GOAL OF THE EXERCISE:
Set down exactly the lines of the listing below that begin at the one containing "1,626 | | 1,400 |" and end at the last line, both included.

DATASET EXTRACT:
=== Section Start ===
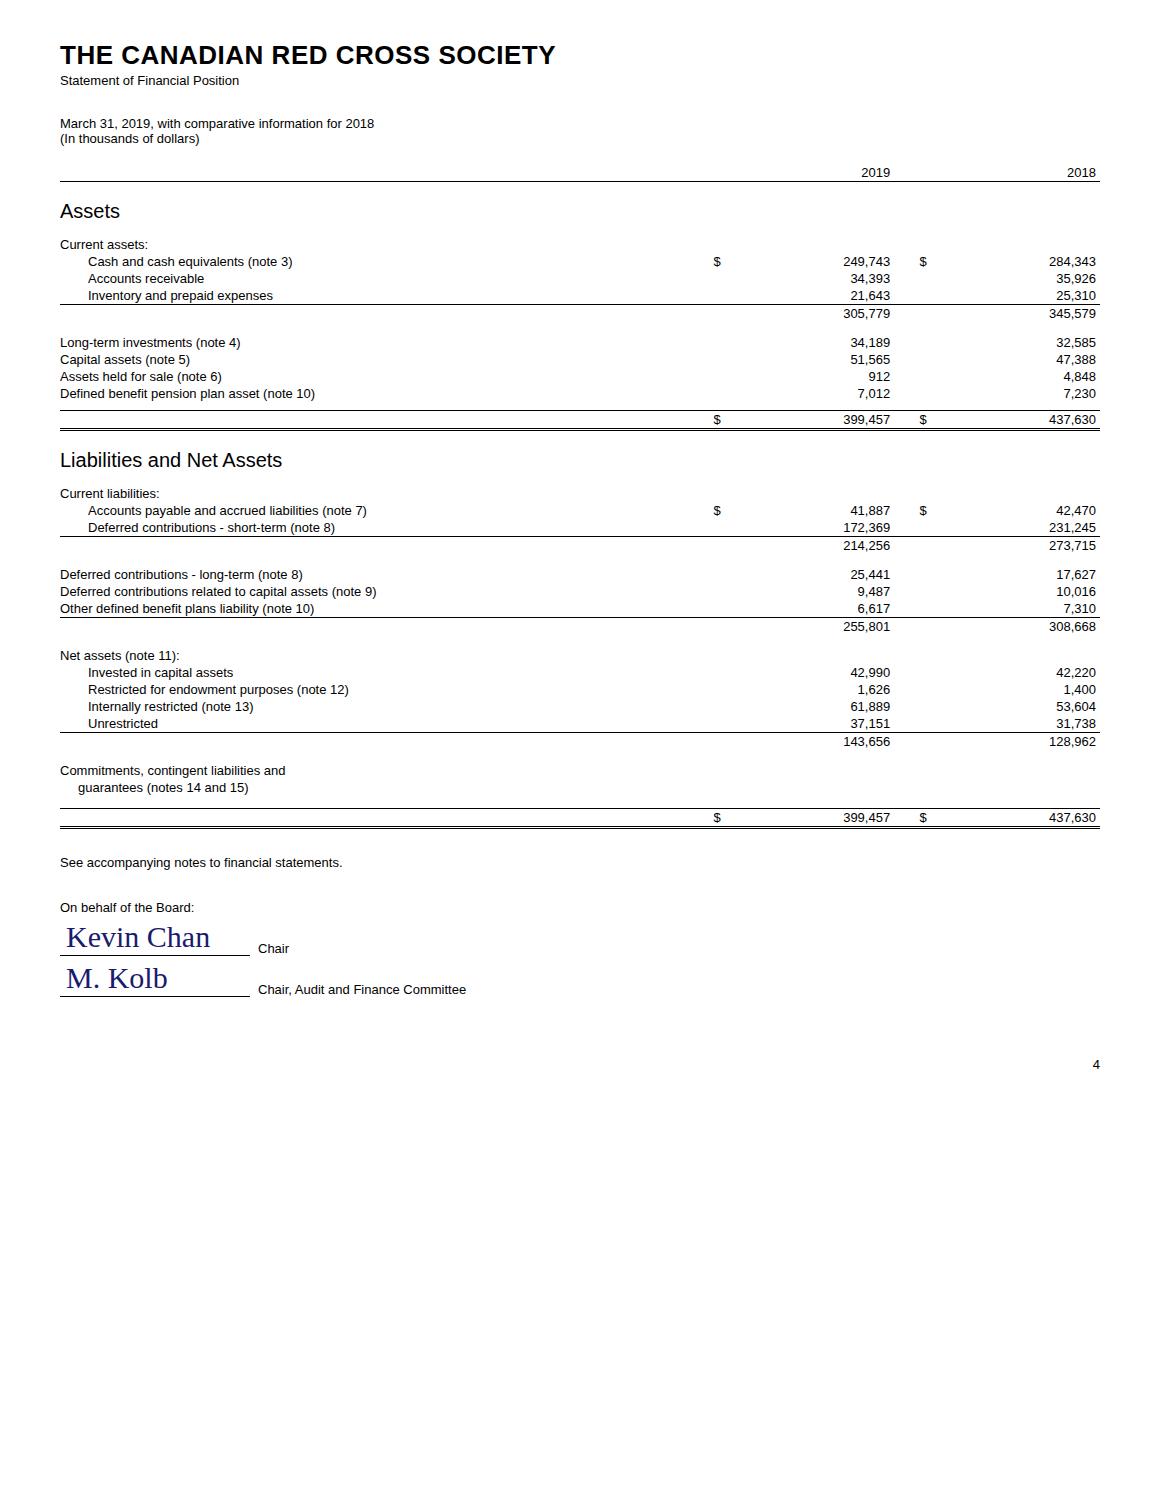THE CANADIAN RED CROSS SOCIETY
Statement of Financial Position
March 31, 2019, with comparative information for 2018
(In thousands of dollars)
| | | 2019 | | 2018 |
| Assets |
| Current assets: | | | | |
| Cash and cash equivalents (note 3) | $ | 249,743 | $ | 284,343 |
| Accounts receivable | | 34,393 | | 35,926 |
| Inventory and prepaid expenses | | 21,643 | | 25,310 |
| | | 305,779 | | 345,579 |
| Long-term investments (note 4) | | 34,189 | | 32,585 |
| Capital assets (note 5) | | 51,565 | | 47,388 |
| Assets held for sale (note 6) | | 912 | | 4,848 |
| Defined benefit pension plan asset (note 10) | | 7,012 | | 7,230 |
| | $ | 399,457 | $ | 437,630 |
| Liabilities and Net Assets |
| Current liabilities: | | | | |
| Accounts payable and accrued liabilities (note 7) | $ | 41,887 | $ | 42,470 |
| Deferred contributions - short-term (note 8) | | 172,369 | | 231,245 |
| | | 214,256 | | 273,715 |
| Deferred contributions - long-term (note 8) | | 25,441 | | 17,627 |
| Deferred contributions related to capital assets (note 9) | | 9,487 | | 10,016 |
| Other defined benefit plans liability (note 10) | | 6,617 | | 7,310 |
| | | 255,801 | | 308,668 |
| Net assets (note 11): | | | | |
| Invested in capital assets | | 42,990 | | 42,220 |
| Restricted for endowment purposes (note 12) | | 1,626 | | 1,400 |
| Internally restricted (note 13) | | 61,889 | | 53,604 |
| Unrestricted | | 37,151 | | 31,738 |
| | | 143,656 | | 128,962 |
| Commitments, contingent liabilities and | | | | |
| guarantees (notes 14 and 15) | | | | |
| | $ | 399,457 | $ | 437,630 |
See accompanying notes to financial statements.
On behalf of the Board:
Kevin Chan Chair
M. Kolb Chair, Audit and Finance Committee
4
=== Section End ===
ANSWER TO THE EXERCISE:
| Restricted for endowment purposes (note 12) | | 1,626 | | 1,400 |
| Internally restricted (note 13) | | 61,889 | | 53,604 |
| Unrestricted | | 37,151 | | 31,738 |
| | | 143,656 | | 128,962 |
| Commitments, contingent liabilities and | | | | |
| guarantees (notes 14 and 15) | | | | |
| | $ | 399,457 | $ | 437,630 |
See accompanying notes to financial statements.
On behalf of the Board:
Kevin Chan Chair
M. Kolb Chair, Audit and Finance Committee
4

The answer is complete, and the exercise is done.